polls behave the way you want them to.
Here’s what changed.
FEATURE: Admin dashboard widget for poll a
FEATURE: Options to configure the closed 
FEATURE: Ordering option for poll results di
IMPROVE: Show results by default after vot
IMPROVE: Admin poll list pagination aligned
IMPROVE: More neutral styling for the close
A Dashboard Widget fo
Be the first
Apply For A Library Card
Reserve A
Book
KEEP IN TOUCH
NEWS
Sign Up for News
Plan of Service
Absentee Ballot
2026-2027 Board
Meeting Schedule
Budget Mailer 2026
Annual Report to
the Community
---
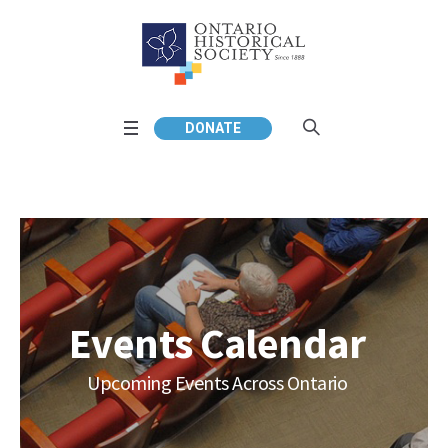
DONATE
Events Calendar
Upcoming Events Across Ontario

> [What you will do] Only lines that contain the string "results" count; pick each one out of the records and copy it.

> [Task response]
FEATURE: Ordering option for poll results di
IMPROVE: Show results by default after vot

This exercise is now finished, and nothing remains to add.